## TEXT PROVIDED
________________

This coalition dreams of, and works for, the establishment of an order in which International Law assumes a quasi-constitutional form. It seeks to superimpose on States, and especially liberal democracies such as Australia, an additional layer of legal regulation which directs the achievement of certain social, economic and environmental goals. This emerging layer of regulation resembles constitutional law inasmuch as it is said to consist of rules and principles legally superior to “lower” levels of national law, including national constitutional law, and to the extent that its scope ratione materiae lies within fields traditionally regarded as belonging to the domestic jurisdiction of States and subject to their exclusive national sovereignty. These international regulations prescribe legally mandatory standards, mainly in areas such as civil, political, economic, social and cultural arrangements, and the natural environment. Usually referred to as the “new International Law”, perhaps a better name would be “Imperial International Law”.

Imperial International Law goes far beyond the older and more traditional conceptions of International Law. For most of its history, from the emergence of recognizably modern States in the 16th Century until some time after the Second World War, International Law was concerned almost exclusively with regulating contacts between States. Thus International Law was concerned primarily with issues relating to territorial claims, navigation, the treatment of aliens, the jus in bello and the jus ad bellum, diplomatic status, sovereign immunity and international commercial relations. With the 19th Century’s scientific and technological revolution came rules coordinating international activity in certain technical areas, such as postal and telegraphic communications and the protection of intellectual property.

________________

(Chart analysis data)
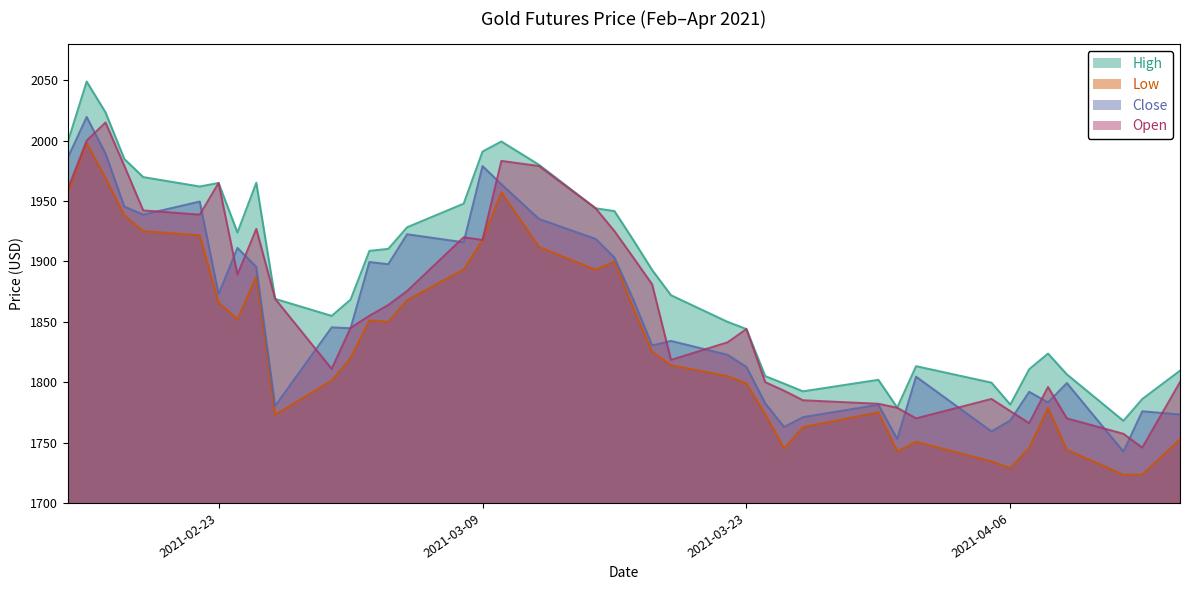

Which series has the largest range (max minus min)?

High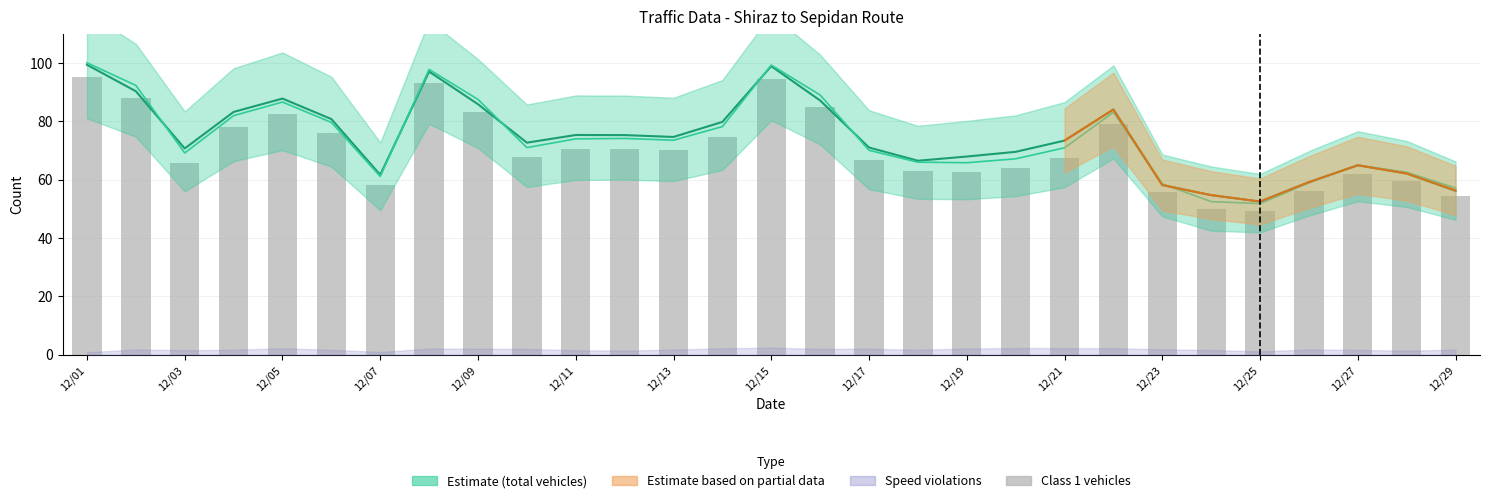

The value of تعداد وسیله نقلیه کلاس 2 at 12/17 is 92.9. True or false?

False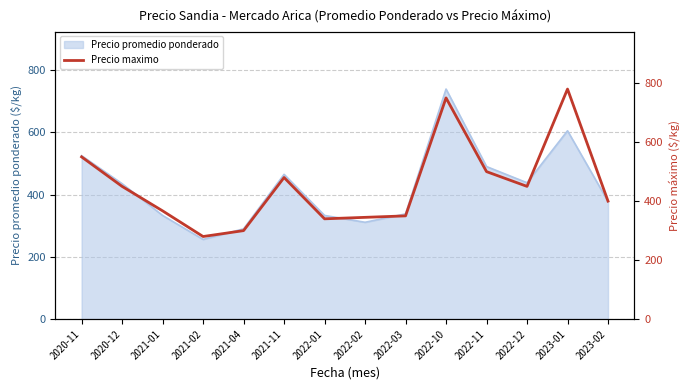

What is the greatest value displayed?

780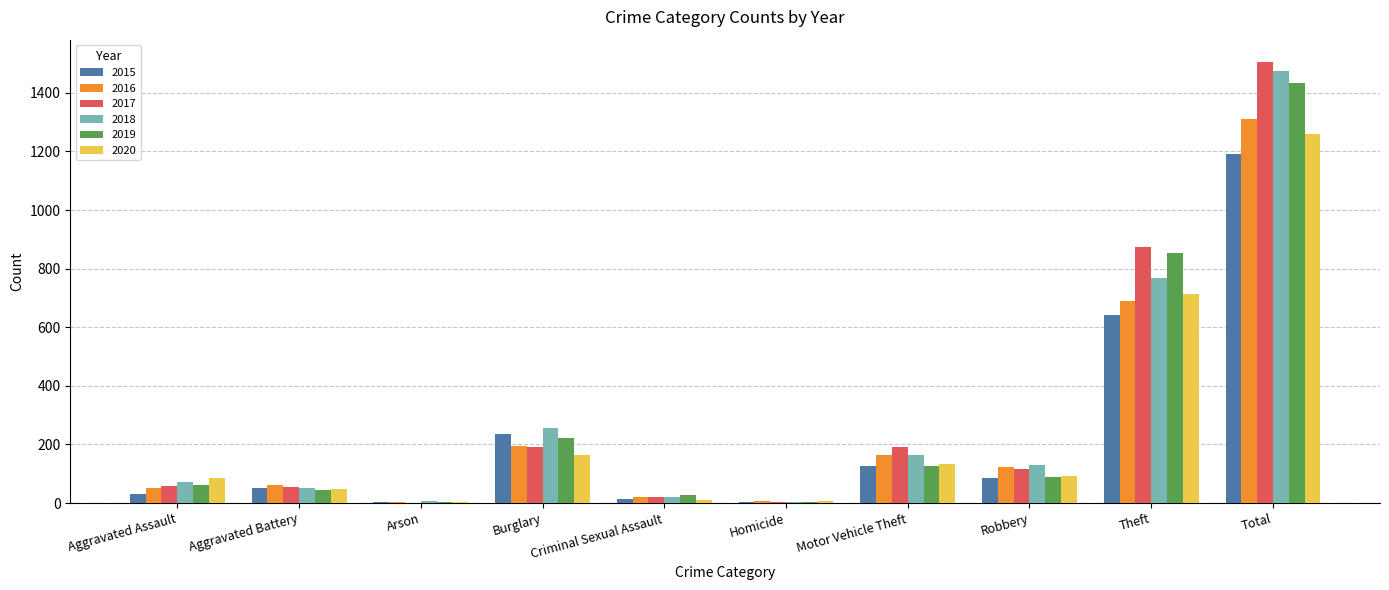

At which category does the chart reach its peak across all series?

Total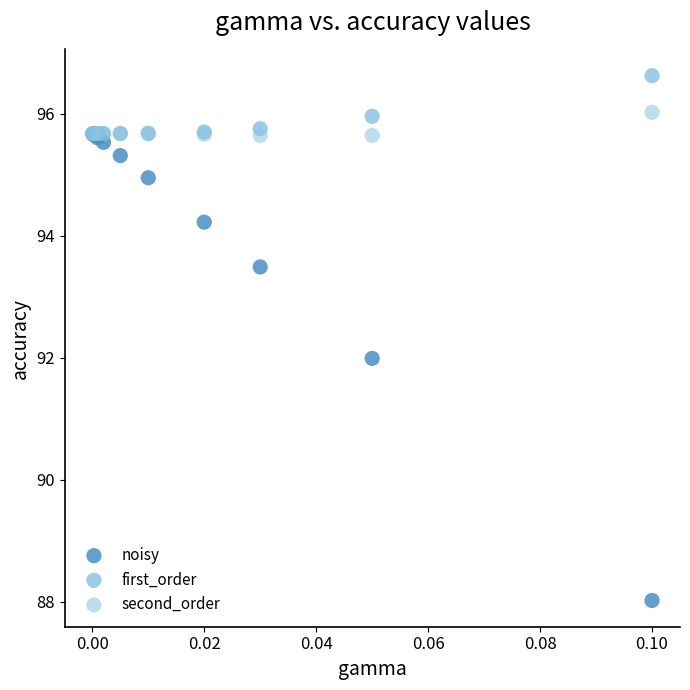

In the noisy series, what Y value is closest to 91?

92.0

________________

## INSTRUCTIONS
[a] What name does the text on international law suggest as better than the "new International Law"?
[b] Continue the passage on international law from its last sentence.

## RESPONSES TO THE EXERCISE
[a] "Imperial International Law"

[b]
The rules and principles pertaining to these issues represent what may be called “Necessary International Law”; i.e., that part of International Law which regulates the unavoidable contacts which States must have with each other on the plane of international relations. They are rules conceived primarily to minimize the risk of armed conflict or, if that fails, to ensure that armed conflict does not degenerate into barbarism. Necessary International Law does not seek to regulate choices which State institutions might make concerning their internal arrangements or the way in which their societies function. To the extent that Necessary International Law is manifested in treaties and customary rules, it results from the exercise of choices by States. Treaties are contracts which States are free to conclude or reject, while customary law emerges from practices which States have adopted and by which they feel legally bound. Rules resulting from treaties and international customs are real law, just as obligations resulting from domestic contracts and customs in some national jurisdictions can be legally binding.

The United Nations was itself established within the conceptual framework of Necessary International Law. The first purpose of the UN, set out in Article 1(1) of the Charter, is to “maintain international peace and security”. This is a purpose arising from the core of Necessary International Law itself.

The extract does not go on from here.